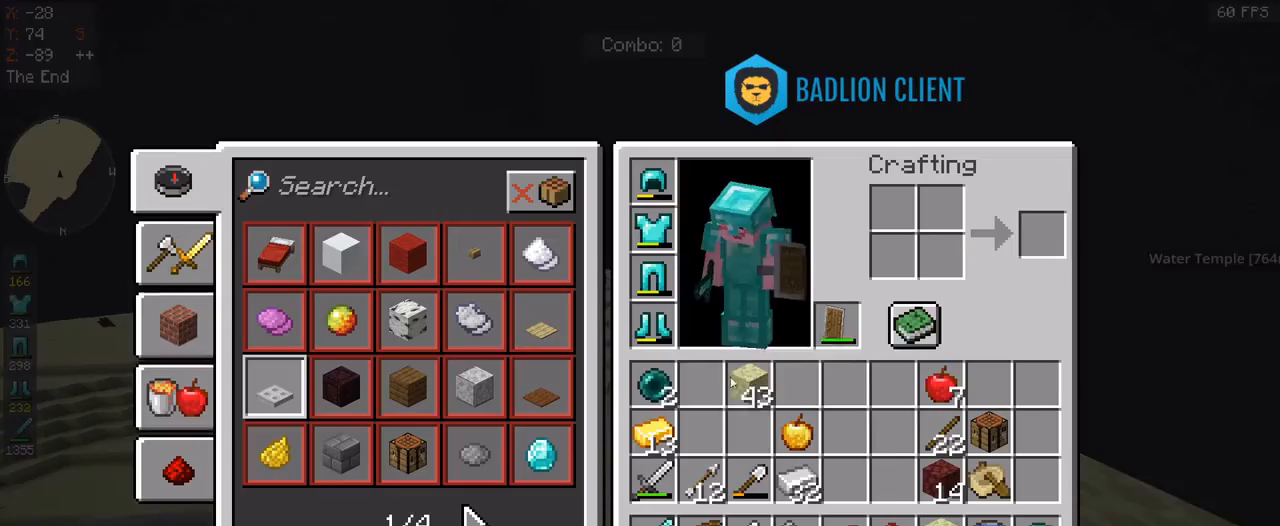
{"keys": [], "mouse": [], "events": []}
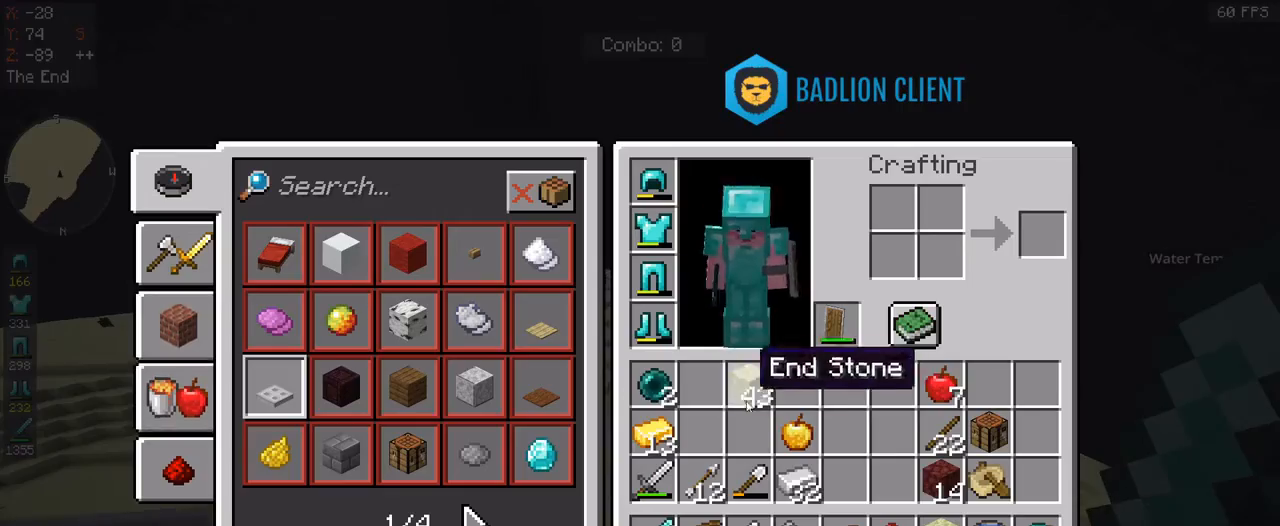
{"keys": [], "mouse": [], "events": []}
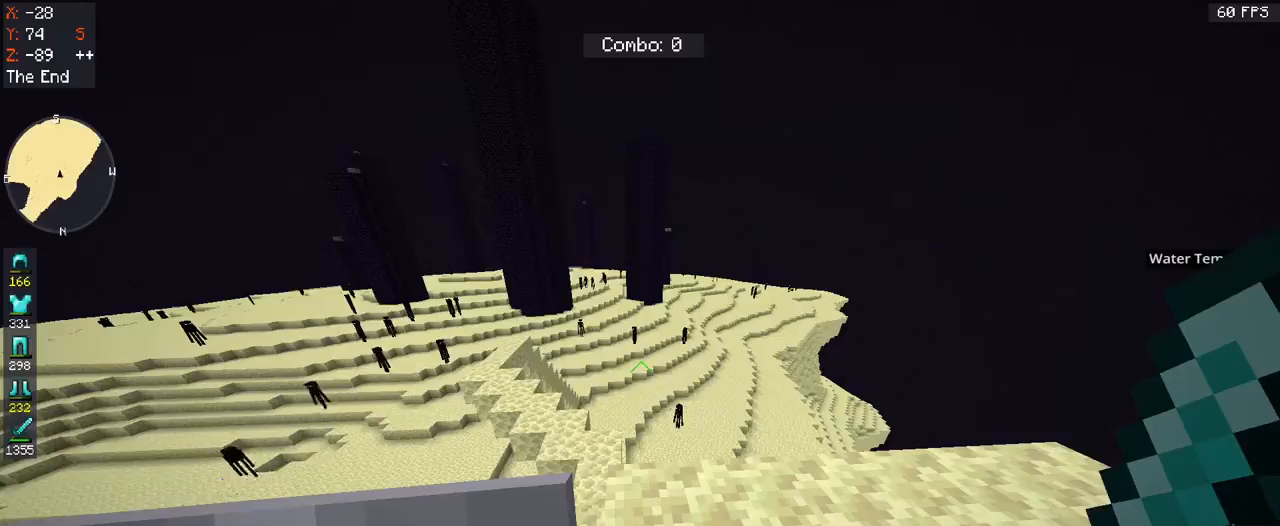
{"keys": [], "mouse": [], "events": []}
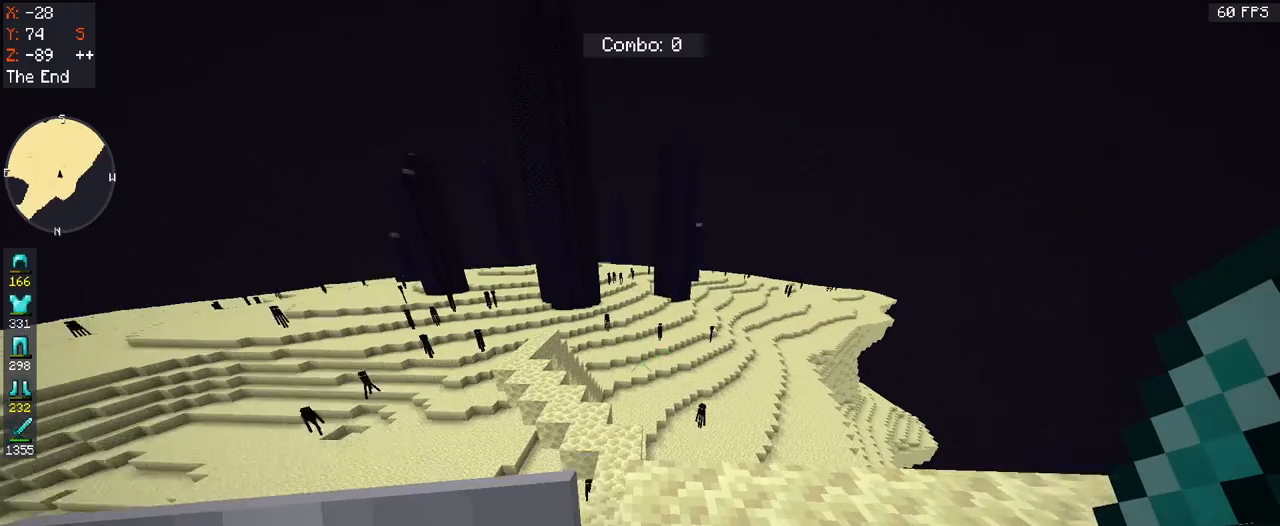
{"keys": [], "mouse": [], "events": [[33, "w", "down"], [200, "d", "down"], [267, "w", "up"], [367, "d", "up"]]}
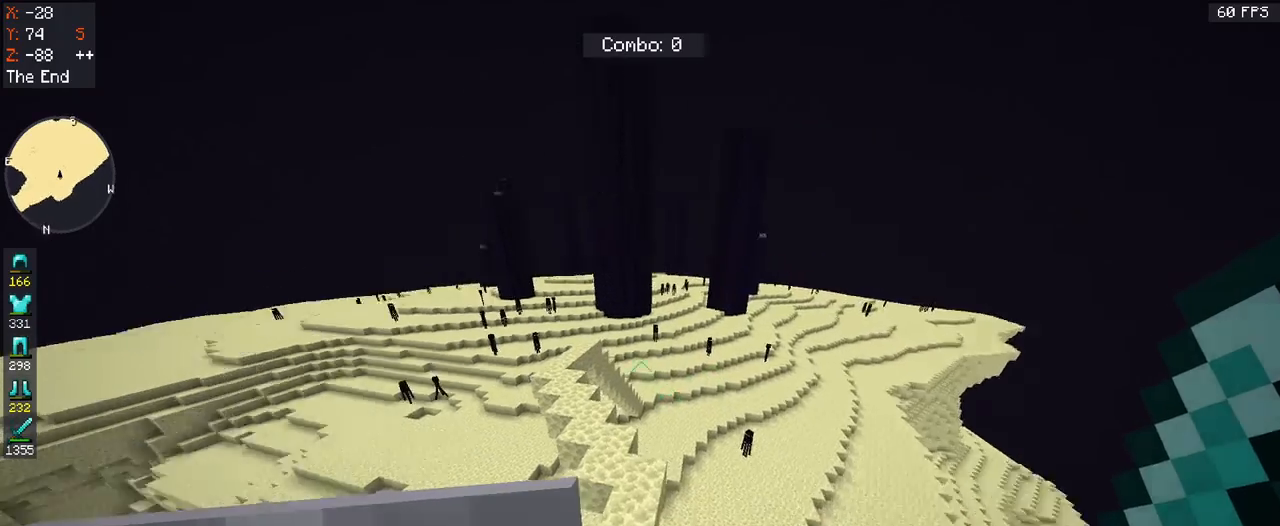
{"keys": [], "mouse": [], "events": [[100, "mouse_left", "down"], [467, "mouse_left", "up"]]}
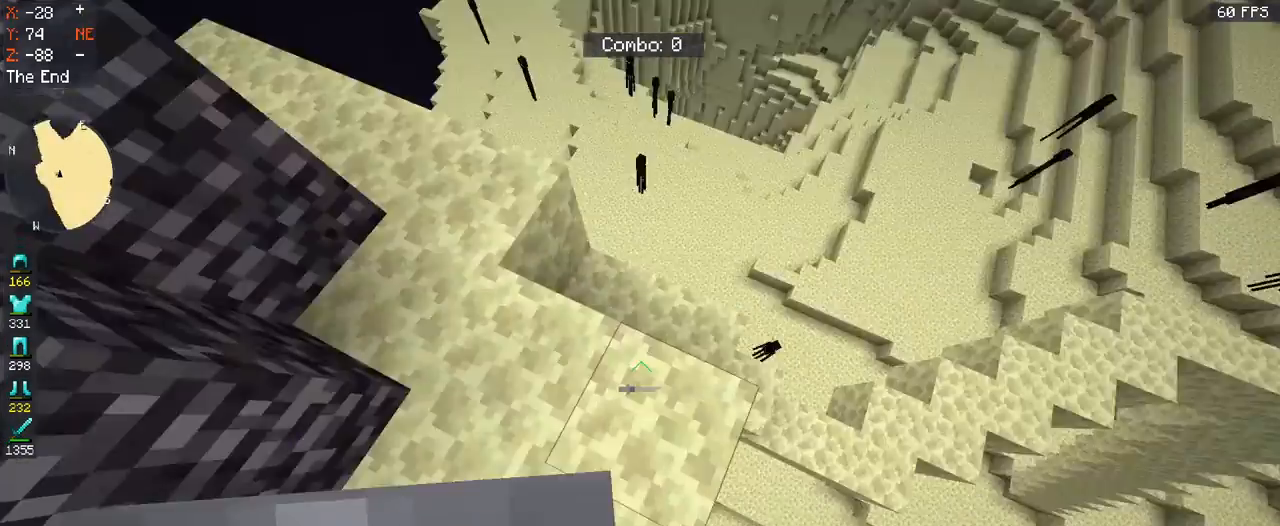
{"keys": [], "mouse": [], "events": []}
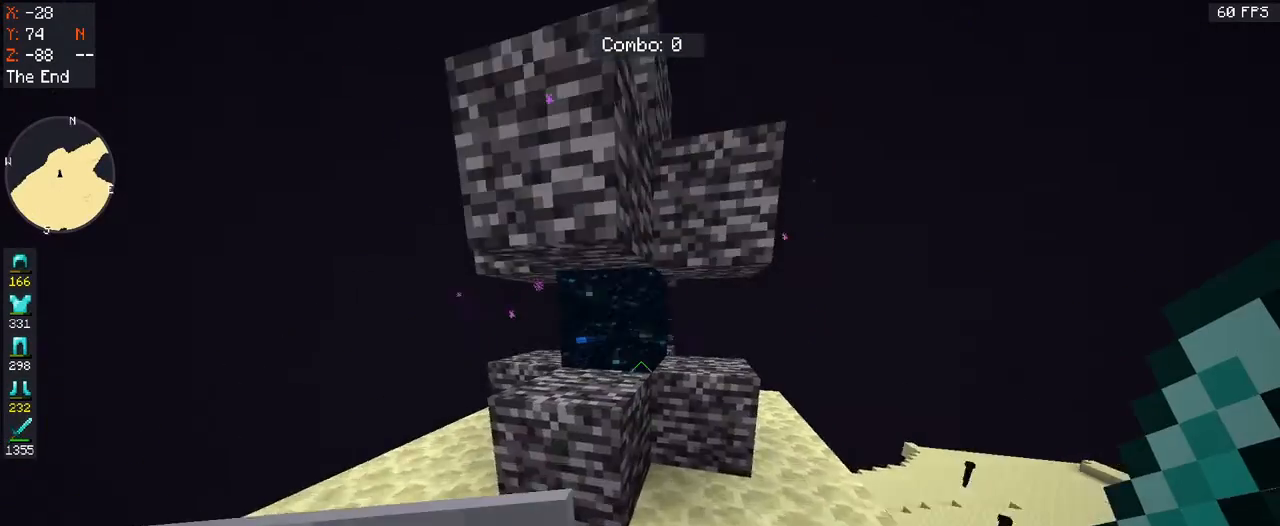
{"keys": [], "mouse": [], "events": [[133, "d", "down"], [133, "w", "down"], [333, "d", "up"], [367, "w", "up"]]}
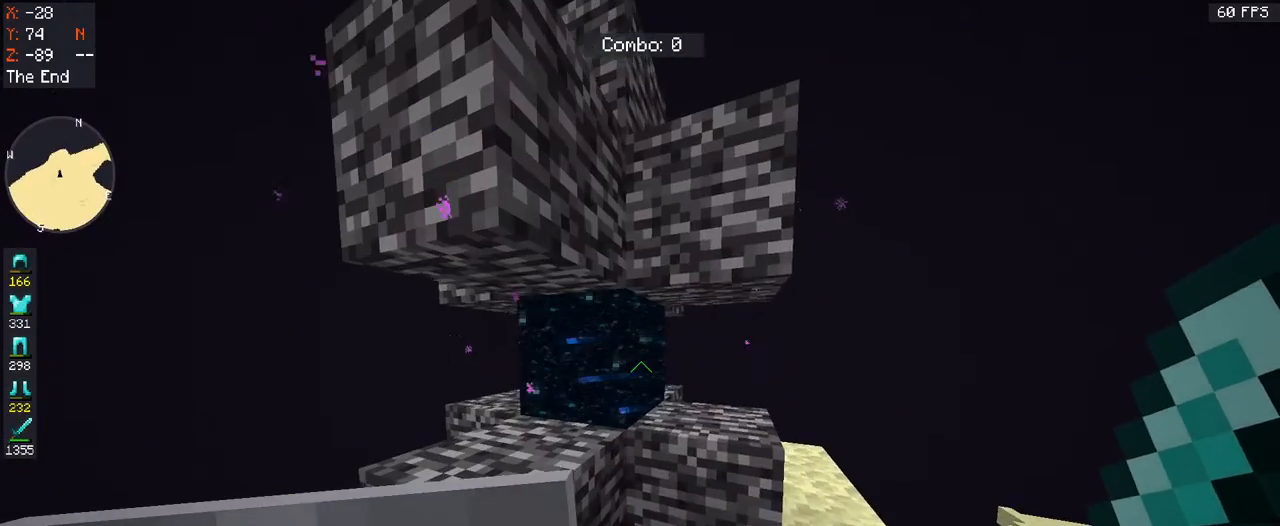
{"keys": [], "mouse": [], "events": []}
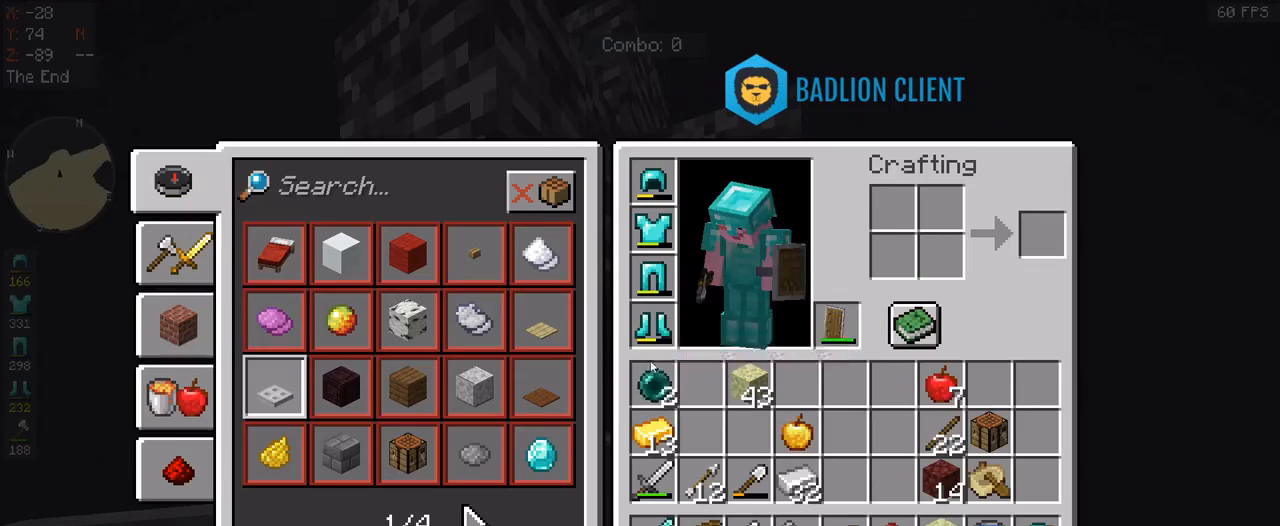
{"keys": [], "mouse": [], "events": []}
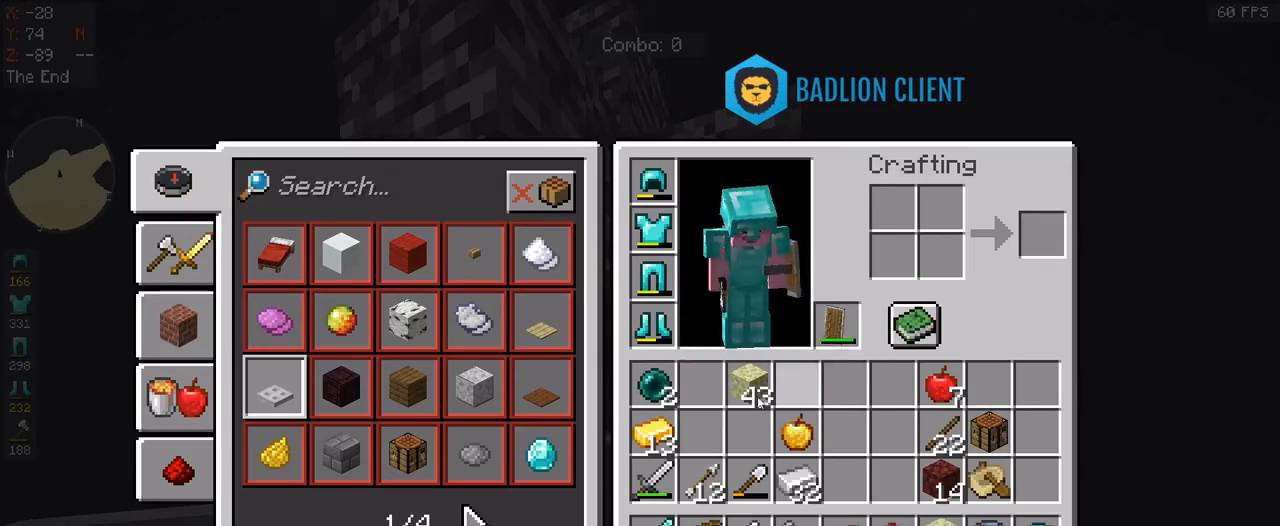
{"keys": [], "mouse": [], "events": []}
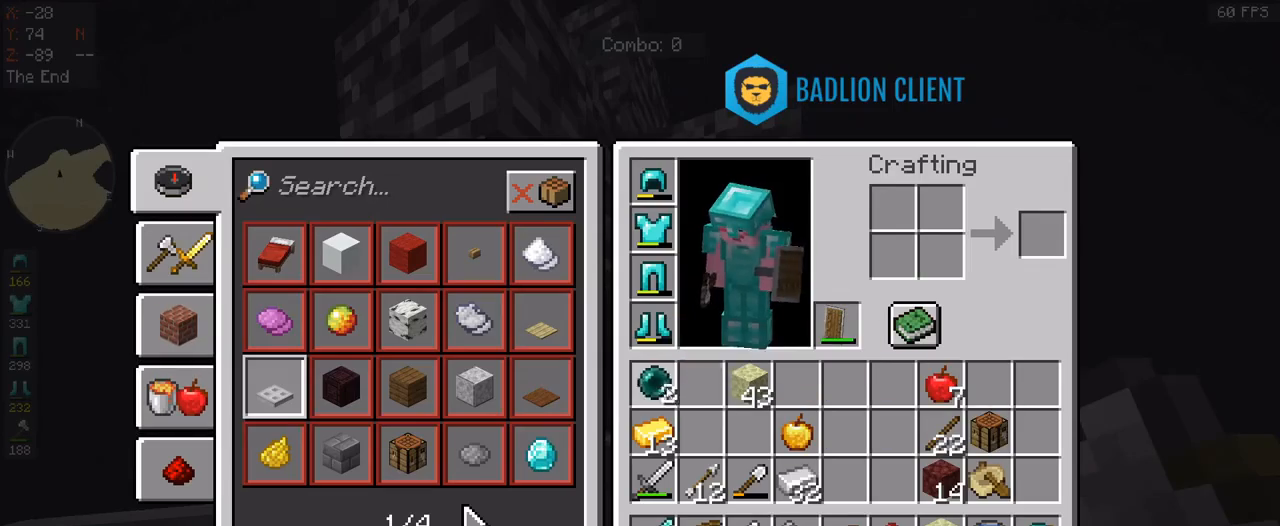
{"keys": [], "mouse": [], "events": []}
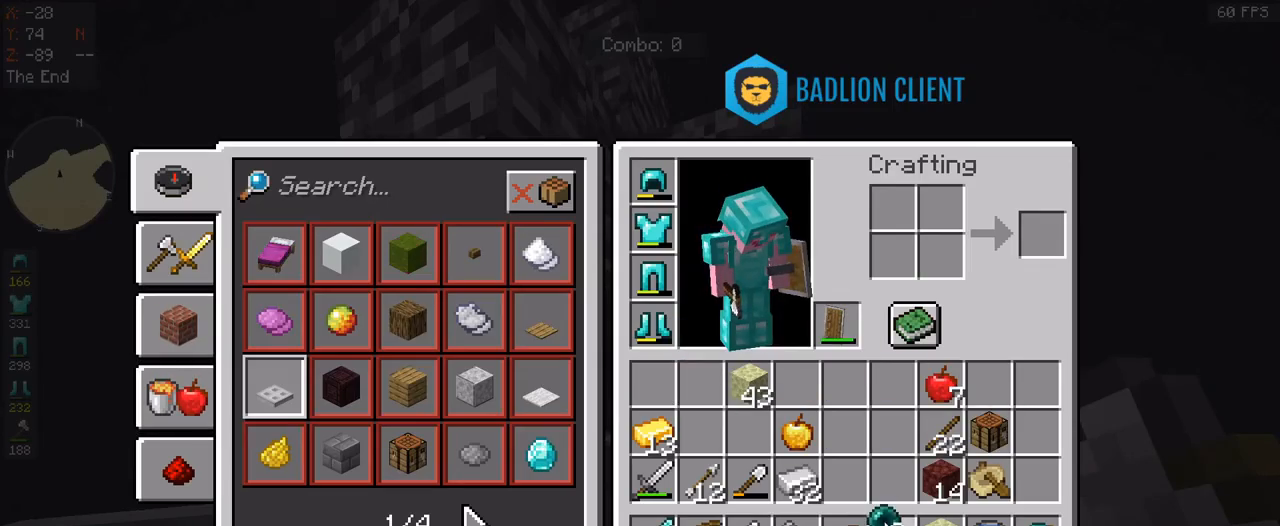
{"keys": [], "mouse": [], "events": []}
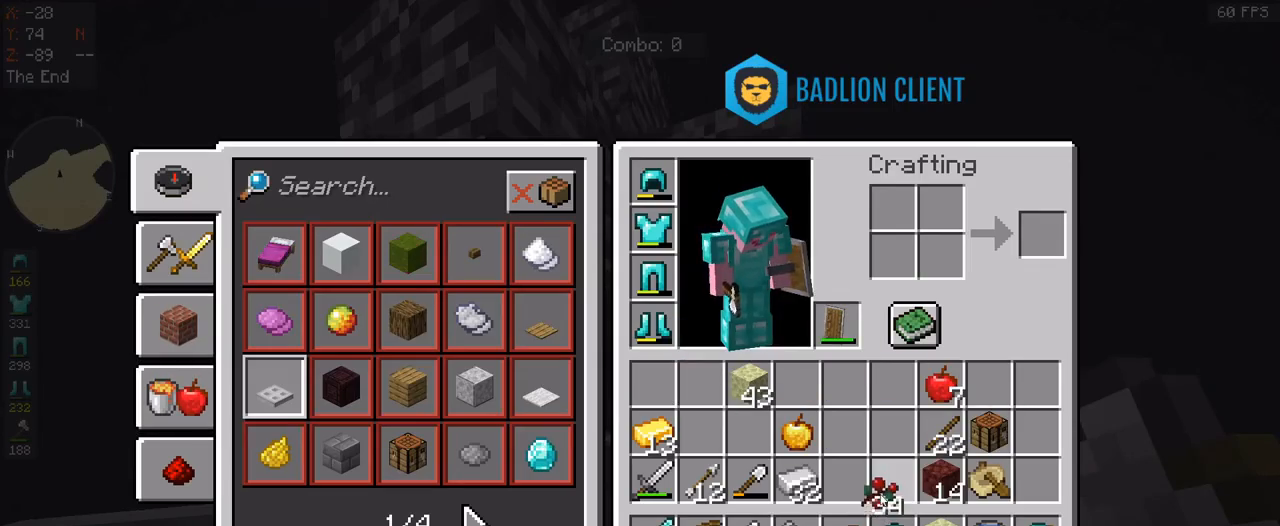
{"keys": [], "mouse": [], "events": []}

_ _ _ _ _

## [EXERCISE]
The answer is the listing above repeated verbatim, minus its images.

## [OUTPUT FOR THIS EXERCISE]
{"keys": [], "mouse": [], "events": []}
{"keys": [], "mouse": [], "events": []}
{"keys": [], "mouse": [], "events": []}
{"keys": [], "mouse": [], "events": [[33, "w", "down"], [200, "d", "down"], [267, "w", "up"], [367, "d", "up"]]}
{"keys": [], "mouse": [], "events": [[100, "mouse_left", "down"], [467, "mouse_left", "up"]]}
{"keys": [], "mouse": [], "events": []}
{"keys": [], "mouse": [], "events": [[133, "d", "down"], [133, "w", "down"], [333, "d", "up"], [367, "w", "up"]]}
{"keys": [], "mouse": [], "events": []}
{"keys": [], "mouse": [], "events": []}
{"keys": [], "mouse": [], "events": []}
{"keys": [], "mouse": [], "events": []}
{"keys": [], "mouse": [], "events": []}
{"keys": [], "mouse": [], "events": []}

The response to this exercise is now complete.